Business analysis and planning are two phases a company goes through prior to making important decisions. Using various analytical techniques, a company looks at current operations to discover where new profit opportunities exist. Planning represents a process to alter operations in order to shift resources into the new opportunity. Hence, a relationship clearly exists between business analysis and planning in a company’s normal operations. In some cases, companies may use the same employees to work these activities.

Analyzing past business information can help determine a better or more efficient future plan to improve business.
Analyzing past business information can help determine a better or more efficient future plan to improve business.

Analysts often use information gleaned from financial and operational activities. For example, a company may look at its financial statements and use ratios to determine the efficiency and effectiveness of its operations. Then, a comparison of current ratios against previous ratios can help a company decide how to improve operations from a financial standpoint. Financial business analysis and planning are probably among the most important in a company’s review process. Other tools are also available for financial analysis purposes.

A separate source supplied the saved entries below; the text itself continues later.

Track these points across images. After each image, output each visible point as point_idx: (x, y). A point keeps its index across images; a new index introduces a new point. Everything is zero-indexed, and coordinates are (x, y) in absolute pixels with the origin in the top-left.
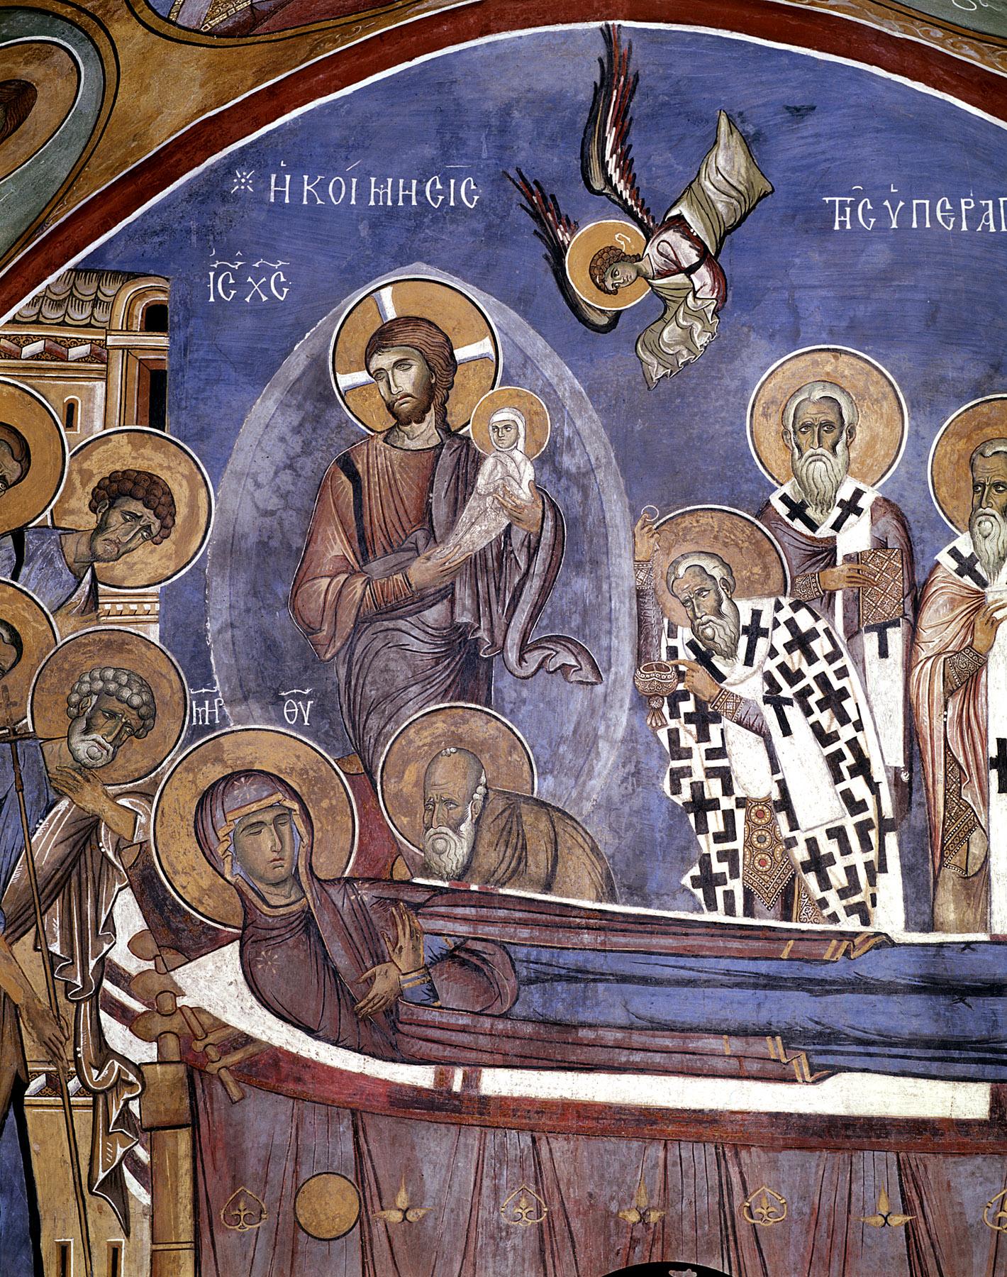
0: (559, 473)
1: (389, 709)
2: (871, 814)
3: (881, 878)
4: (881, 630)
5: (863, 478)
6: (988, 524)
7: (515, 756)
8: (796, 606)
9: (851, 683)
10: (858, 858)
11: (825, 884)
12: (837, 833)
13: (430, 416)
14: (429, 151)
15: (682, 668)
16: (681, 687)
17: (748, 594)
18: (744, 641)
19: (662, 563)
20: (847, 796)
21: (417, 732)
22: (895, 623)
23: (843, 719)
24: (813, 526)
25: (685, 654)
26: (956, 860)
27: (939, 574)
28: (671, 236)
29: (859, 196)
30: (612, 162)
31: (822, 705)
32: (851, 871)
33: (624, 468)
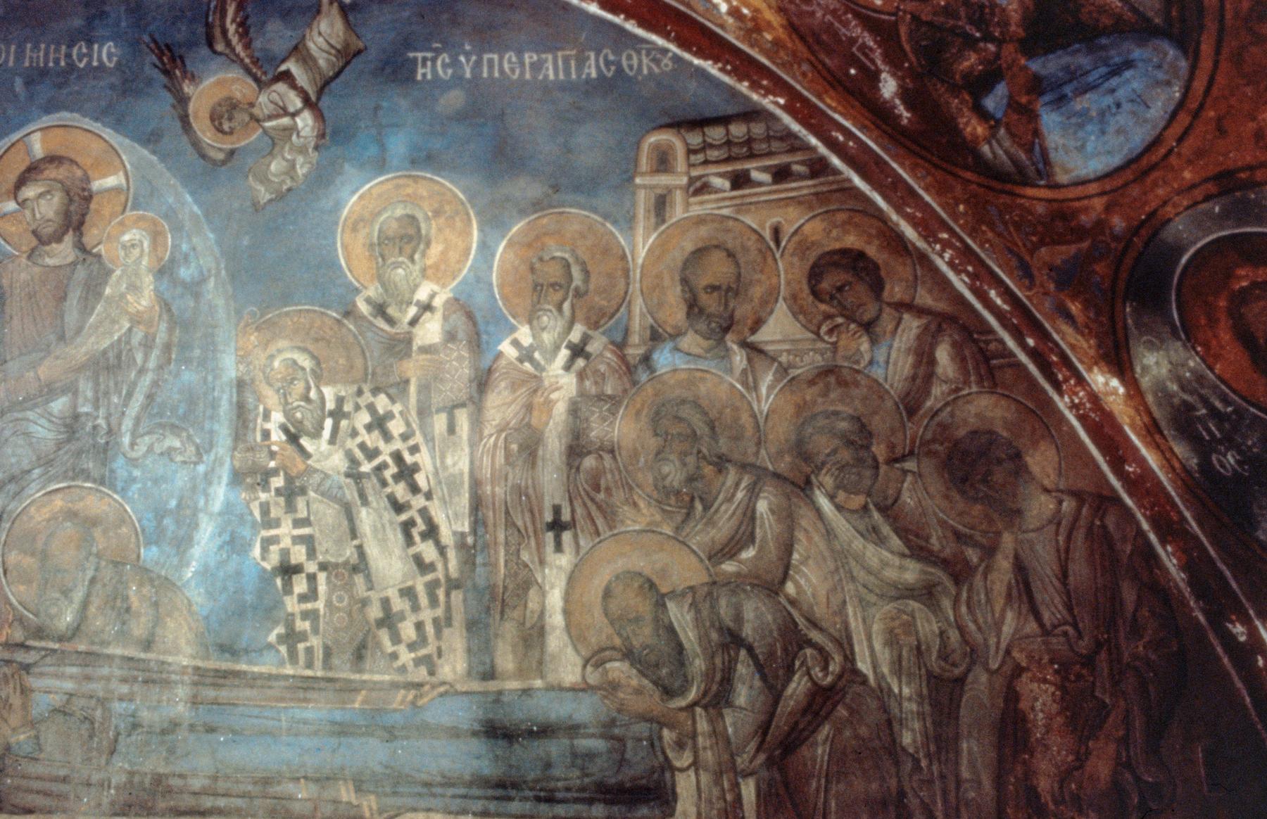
0: (175, 281)
1: (12, 488)
2: (440, 574)
3: (446, 632)
4: (451, 410)
5: (437, 280)
6: (545, 318)
7: (124, 530)
8: (376, 391)
9: (424, 458)
10: (427, 615)
11: (396, 639)
12: (408, 593)
13: (69, 238)
14: (78, 22)
15: (275, 448)
16: (272, 464)
17: (332, 382)
18: (329, 423)
19: (260, 358)
20: (418, 560)
21: (38, 510)
22: (463, 405)
23: (415, 489)
24: (391, 321)
25: (277, 436)
26: (516, 614)
27: (503, 362)
28: (281, 87)
29: (437, 51)
30: (231, 28)
31: (397, 478)
32: (419, 626)
33: (233, 277)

Many companies conduct various business analyses throughout the calendar year. This allows them to ensure effective operations at all times. Business planning, however, is only necessary when making changes or upon the discovery of negative business trends. In this case, the company uses business analysis and planning in order to define what problems are the main causes for negative trends. Poor product quality may be one example of what prior analysis uncovers to make plans for improving problematic business processes.

Budgets are another example of business analysis and planning in action. Companies use budgets as both road maps for future operations and cost control methods. Proper budgeting requires the use of previous financial data in order to create limits for future expenditures. Analysis and planning coincide here because those creating the budget also need to make plans for additional capital expenditures. The result is a workable plan that many individuals in the company will use to complete operations and enhance the company’s overall operations.

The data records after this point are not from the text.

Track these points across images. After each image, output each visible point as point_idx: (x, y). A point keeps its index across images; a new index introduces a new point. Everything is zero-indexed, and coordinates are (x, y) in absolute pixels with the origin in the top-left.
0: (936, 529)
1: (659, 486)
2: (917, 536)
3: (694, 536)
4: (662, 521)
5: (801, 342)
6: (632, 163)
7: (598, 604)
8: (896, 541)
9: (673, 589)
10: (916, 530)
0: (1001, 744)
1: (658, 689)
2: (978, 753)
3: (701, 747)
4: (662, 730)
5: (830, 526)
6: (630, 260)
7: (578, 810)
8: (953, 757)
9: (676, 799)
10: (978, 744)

There is no real time frame for a company to complete the various techniques involved with business analysis and planning. Growth or flexible companies often never stop these two activities as the changes that result typically improve market share. The measurement of external factors may also exist during these two stages. Their inclusion can help present a better picture of the company’s future plans. Alterations to the analysis and planning stages may occur even after the initial stages are complete.